As of July, the U.S. job market was still tight with the unemployment rate at 3.5% in July, close to its multi-decade low. However, there are signs that demand for workers is cooling, as evidenced by both slower trend growth in payrolls and gradually declining job openings. Helped by lower gasoline prices, inflation metrics have been moderating in recent months. Underlying services prices, which have been a source of persistent price pressure, have also started to cool. Nonetheless, inflation remains well above the U.S. Federal Reserve’s 2% target and the central bank remains highly attentive to upside inflation risks.
TD Economics expects the federal funds rate will remain at its current range of 5.25-5.50% through the end of calendar 2023. However, the economic environment remains fluid. The central bank could embark on additional interest rate hikes if a further cooling in the labour market and inflation do not materialize in line with its expectations. Given the steep rise in interest rates over the past year, the trend towards tighter U.S. credit conditions and the likelihood of rolling periods of financial stress related to risk factors, the probability of a recession stateside remains elevated.

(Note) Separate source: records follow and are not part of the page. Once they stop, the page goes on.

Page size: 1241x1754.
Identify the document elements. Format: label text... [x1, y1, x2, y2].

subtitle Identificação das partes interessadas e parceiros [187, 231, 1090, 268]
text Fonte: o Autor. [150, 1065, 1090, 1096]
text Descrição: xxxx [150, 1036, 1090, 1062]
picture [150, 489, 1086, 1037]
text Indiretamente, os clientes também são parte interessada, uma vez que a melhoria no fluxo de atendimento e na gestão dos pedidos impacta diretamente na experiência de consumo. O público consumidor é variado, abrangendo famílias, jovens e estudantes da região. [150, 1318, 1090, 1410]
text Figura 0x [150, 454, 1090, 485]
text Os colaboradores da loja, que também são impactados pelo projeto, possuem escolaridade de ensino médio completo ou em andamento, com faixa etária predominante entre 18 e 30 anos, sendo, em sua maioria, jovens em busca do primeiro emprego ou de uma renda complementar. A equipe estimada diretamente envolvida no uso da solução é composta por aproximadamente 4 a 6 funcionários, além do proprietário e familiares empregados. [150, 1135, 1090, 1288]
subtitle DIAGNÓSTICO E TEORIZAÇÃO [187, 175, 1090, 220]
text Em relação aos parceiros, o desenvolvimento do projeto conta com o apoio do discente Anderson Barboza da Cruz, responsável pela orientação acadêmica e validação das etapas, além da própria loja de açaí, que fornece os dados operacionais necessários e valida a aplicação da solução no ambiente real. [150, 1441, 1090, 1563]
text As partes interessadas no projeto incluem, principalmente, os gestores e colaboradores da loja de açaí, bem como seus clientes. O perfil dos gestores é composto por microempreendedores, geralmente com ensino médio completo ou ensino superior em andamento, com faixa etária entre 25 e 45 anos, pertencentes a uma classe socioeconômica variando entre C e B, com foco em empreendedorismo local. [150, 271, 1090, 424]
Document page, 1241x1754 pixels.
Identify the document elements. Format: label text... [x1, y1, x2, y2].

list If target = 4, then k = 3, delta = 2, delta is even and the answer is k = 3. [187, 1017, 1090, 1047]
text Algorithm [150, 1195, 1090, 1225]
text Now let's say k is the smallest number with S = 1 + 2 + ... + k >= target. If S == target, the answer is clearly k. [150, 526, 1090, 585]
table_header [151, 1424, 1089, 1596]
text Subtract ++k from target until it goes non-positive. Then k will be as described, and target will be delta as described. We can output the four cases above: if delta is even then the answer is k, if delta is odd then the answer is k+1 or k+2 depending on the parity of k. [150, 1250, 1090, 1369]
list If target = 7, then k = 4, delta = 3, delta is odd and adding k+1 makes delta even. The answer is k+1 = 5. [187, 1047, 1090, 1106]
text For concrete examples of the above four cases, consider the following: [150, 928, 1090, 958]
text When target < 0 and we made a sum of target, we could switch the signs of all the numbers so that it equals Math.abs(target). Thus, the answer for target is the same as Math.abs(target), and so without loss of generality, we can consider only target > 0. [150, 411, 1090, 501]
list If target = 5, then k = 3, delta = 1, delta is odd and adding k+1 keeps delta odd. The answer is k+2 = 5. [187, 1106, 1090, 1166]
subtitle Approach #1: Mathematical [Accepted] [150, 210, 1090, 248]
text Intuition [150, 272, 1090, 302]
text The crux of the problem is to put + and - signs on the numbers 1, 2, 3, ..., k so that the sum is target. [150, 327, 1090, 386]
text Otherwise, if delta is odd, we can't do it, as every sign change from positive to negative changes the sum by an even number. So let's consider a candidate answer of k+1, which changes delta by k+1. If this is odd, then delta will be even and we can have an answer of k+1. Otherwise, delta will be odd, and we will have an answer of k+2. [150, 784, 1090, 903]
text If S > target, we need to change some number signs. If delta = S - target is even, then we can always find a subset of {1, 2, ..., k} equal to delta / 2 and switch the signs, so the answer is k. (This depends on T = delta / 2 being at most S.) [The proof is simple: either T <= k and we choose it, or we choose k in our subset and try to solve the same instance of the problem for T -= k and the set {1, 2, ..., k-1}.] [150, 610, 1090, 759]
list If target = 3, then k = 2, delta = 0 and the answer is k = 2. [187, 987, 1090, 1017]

The Canadian economy recorded a solid 3.1% annualized rate of expansion in the first calendar quarter of 2023, reflecting a rebound from a soft showing registered in the fourth calendar quarter of 2022. Despite the financial impact of rising interest costs on highly indebted households, consumer spending was strong, supported by population growth, strong job market conditions, excess savings and increased government supports. The housing sector remained a drag on economic growth in the first calendar quarter but has since shown signs of stabilization.
Canadian inflation has moderated, although progress on core inflation metrics has been slow. The trend rate of job growth has slowed below that of the labour force, pushing the unemployment rate higher. TD Economics expects the unemployment rate to continue to move higher in the months ahead. That is expected to contribute to a downturn in consumer spending through the first half of 2024. Given the uncertainty surrounding the impact of substantial interest rate hikes on highly indebted Canadian households, the risk of recession also remains elevated in Canada.
The Bank of Canada raised the overnight interest rate in July to 5.00%, and expressed concern about the persistence of underlying inflation. The incoming economic data will determine whether more interest rate hikes will be required in Canada to bring inflation down to the 2% target. The Canadian dollar is expected to hover around the 75 U.S. cent mark in calendar 2023.